Utilizing 18-flourodeoxyglucose positron emission tomography (18FDG-PET) imaging, this study aims to assess the acute and long-term effects on regional glucose metabolism and metabolic connectivity within the CSTC circuit in rats (n=12) following a single dose of LSD (0.3 mg/kg).
After acute LSD administration, a significant reduction in 18FDG uptake was observed in the anterior cingulate cortex (ACC) and orbital frontal cortex (OFC) compared to baseline. While ACC returned to baseline levels after one week, the decrease in 18FDG uptake in OFC persisted. Additionally, ventral tegmental area (VTA) exhibited a significant increase in 18FDG after acute LSD, returning to baseline after one week.
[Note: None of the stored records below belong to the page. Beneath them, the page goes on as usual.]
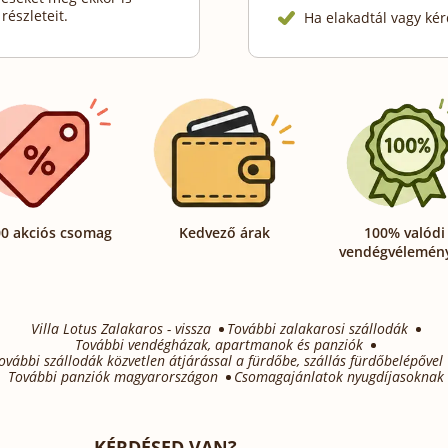
részleteit.
Ha elakadtál vagy kér
0 akciós csomag
Kedvező árak
100% valódi
vendégvélemén
Villa Lotus Zalakaros - vissza
További zalakarosi szállodák
További vendégházak, apartmanok és panziók
ovábbi szállodák közvetlen átjárással a fürdőbe, szállás fürdőbelépővel
További panziók magyarországon
Csomagajánlatok nyugdíjasoknak
KÉRDÉSED VAN?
Metabolic connectivity analysis revealed significant changes in correlations within the CSTC circuit. Between baseline and acute conditions, a strengthening of correlation between VTA and Striatum was observed. Similarly, between baseline and one week, a positive correlation increased between ACC and Striatum.
These findings suggest that a single dose of LSD can induce acute and persistent alterations in metabolic connectivity within the CSTC circuit. This aligns with the prolonged therapeutic effects reported in clinical contexts, shedding light on potential therapeutic mechanisms of LSD on neuropsychiatric disorders such as obsessive-compulsive disorder (OCD).